DATASET RECORDS:
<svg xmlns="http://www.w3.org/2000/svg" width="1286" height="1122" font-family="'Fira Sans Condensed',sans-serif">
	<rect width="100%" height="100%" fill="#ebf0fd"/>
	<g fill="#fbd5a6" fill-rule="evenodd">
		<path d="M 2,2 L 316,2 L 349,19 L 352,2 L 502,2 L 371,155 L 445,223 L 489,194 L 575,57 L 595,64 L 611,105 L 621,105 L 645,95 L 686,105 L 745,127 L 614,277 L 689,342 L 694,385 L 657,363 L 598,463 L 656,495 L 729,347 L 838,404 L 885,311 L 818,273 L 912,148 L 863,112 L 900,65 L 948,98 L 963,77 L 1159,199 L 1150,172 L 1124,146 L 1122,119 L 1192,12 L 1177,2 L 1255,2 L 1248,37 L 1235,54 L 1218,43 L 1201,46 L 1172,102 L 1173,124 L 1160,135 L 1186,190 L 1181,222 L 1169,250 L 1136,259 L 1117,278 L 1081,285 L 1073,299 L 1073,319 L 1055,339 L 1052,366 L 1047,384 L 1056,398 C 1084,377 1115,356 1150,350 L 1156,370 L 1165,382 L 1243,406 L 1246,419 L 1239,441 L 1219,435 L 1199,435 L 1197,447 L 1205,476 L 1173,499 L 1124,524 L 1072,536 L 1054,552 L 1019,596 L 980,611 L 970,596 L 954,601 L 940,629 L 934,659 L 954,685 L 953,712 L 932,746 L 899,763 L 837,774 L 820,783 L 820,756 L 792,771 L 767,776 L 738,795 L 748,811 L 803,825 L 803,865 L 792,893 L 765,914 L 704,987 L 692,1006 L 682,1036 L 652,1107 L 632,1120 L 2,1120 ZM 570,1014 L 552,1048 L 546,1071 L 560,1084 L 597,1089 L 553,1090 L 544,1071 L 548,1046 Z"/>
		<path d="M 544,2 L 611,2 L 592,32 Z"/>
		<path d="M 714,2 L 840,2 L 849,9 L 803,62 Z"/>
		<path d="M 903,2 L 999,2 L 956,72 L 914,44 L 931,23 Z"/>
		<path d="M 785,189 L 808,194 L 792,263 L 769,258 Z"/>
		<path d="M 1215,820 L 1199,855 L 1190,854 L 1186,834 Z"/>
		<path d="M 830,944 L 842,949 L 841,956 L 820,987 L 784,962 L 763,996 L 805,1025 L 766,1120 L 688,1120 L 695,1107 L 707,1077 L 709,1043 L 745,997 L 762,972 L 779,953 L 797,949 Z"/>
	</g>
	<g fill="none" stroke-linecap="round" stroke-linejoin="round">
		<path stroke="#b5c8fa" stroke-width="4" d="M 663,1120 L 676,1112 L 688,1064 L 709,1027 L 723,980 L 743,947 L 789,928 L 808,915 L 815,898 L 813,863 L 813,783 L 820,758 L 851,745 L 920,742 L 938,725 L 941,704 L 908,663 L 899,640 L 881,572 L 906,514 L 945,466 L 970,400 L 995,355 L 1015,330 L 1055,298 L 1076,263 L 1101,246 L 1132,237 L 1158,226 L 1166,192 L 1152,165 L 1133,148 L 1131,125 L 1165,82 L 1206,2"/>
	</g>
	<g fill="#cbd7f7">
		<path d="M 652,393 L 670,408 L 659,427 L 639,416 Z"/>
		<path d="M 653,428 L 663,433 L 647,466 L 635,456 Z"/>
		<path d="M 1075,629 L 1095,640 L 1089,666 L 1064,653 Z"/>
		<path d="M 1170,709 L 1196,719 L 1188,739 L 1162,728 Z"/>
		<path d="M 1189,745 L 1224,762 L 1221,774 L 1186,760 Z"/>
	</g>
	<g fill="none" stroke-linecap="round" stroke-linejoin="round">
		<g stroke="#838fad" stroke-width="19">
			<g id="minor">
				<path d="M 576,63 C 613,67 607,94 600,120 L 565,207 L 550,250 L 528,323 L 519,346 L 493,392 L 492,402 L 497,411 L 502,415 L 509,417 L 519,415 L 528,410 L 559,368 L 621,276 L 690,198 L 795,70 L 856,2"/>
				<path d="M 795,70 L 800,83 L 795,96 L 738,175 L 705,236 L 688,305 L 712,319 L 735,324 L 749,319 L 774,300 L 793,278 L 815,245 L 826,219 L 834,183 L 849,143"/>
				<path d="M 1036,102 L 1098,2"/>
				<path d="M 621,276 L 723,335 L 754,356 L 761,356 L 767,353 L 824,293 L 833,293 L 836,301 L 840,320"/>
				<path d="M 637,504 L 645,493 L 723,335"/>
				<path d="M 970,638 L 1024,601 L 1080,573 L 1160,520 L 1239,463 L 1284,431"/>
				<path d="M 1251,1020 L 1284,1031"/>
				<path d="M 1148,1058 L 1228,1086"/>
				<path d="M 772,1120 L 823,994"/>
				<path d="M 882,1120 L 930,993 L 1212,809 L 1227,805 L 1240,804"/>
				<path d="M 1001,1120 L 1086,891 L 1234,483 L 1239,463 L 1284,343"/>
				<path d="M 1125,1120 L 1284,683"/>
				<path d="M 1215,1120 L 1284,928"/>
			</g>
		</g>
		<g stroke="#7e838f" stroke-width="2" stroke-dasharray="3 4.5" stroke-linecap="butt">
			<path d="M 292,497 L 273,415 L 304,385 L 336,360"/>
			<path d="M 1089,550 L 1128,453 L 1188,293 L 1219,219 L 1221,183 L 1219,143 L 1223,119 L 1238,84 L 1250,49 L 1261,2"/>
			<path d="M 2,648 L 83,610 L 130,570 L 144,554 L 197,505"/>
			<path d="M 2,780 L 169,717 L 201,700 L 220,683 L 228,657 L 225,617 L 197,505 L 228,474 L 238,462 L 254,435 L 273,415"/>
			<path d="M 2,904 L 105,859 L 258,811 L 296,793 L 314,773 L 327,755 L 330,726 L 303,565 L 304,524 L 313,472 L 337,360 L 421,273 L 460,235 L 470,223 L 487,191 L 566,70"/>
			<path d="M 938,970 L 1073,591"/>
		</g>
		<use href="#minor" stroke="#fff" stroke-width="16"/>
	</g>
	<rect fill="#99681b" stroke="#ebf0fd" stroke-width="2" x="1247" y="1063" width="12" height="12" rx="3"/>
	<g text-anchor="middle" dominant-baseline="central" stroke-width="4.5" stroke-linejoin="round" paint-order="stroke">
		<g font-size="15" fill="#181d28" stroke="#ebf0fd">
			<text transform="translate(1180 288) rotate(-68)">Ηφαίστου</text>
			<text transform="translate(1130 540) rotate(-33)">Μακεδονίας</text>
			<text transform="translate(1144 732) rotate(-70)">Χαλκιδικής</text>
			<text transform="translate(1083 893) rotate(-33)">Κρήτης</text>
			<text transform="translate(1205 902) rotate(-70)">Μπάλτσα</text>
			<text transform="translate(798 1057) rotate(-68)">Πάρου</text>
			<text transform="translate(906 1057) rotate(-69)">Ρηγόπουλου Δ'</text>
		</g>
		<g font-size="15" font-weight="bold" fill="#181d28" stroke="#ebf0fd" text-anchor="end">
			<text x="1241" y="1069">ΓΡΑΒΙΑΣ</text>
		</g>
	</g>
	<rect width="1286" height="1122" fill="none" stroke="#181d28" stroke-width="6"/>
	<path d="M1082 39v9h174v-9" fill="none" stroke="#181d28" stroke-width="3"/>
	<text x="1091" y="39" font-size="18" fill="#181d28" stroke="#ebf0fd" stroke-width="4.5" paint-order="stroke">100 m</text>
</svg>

REQUIREMENT: Gather each line in the entries above where the string "size" is found.

TASK SOLUTION:
		<g font-size="15" fill="#181d28" stroke="#ebf0fd">
		<g font-size="15" font-weight="bold" fill="#181d28" stroke="#ebf0fd" text-anchor="end">
	<text x="1091" y="39" font-size="18" fill="#181d28" stroke="#ebf0fd" stroke-width="4.5" paint-order="stroke">100 m</text>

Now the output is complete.